■ SOURCE MATERIAL ■
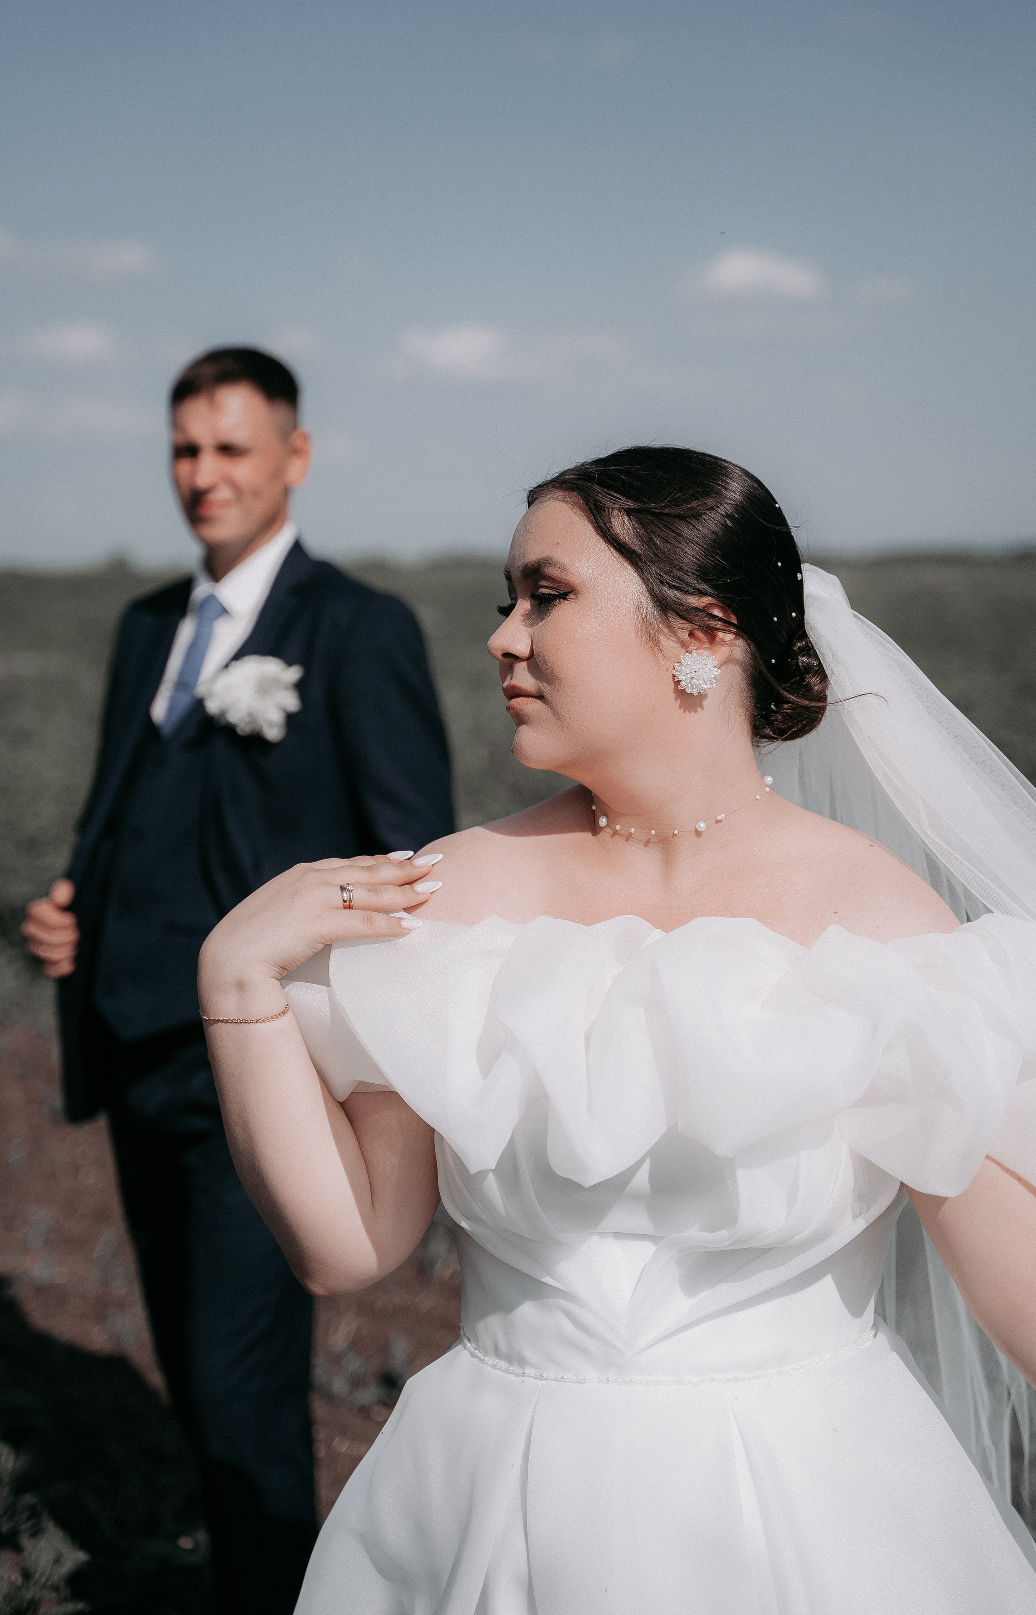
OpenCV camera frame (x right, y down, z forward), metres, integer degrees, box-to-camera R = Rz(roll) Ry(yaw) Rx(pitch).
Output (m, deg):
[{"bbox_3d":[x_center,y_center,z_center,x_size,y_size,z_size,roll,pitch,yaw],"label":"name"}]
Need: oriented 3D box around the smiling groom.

■ WHAT YOU ARE ASKED TO DO ■
Rewrite the data above with "groom" replaced by "bride" and everything else unchanged. Leave the picture out.

■ SOLUTION FOR THIS PROBLEM ■
OpenCV camera frame (x right, y down, z forward), metres, integer degrees, box-to-camera R = Rz(roll) Ry(yaw) Rx(pitch).
Output (m, deg):
[{"bbox_3d":[x_center,y_center,z_center,x_size,y_size,z_size,roll,pitch,yaw],"label":"name"}]
Need: oriented 3D box around the smiling bride.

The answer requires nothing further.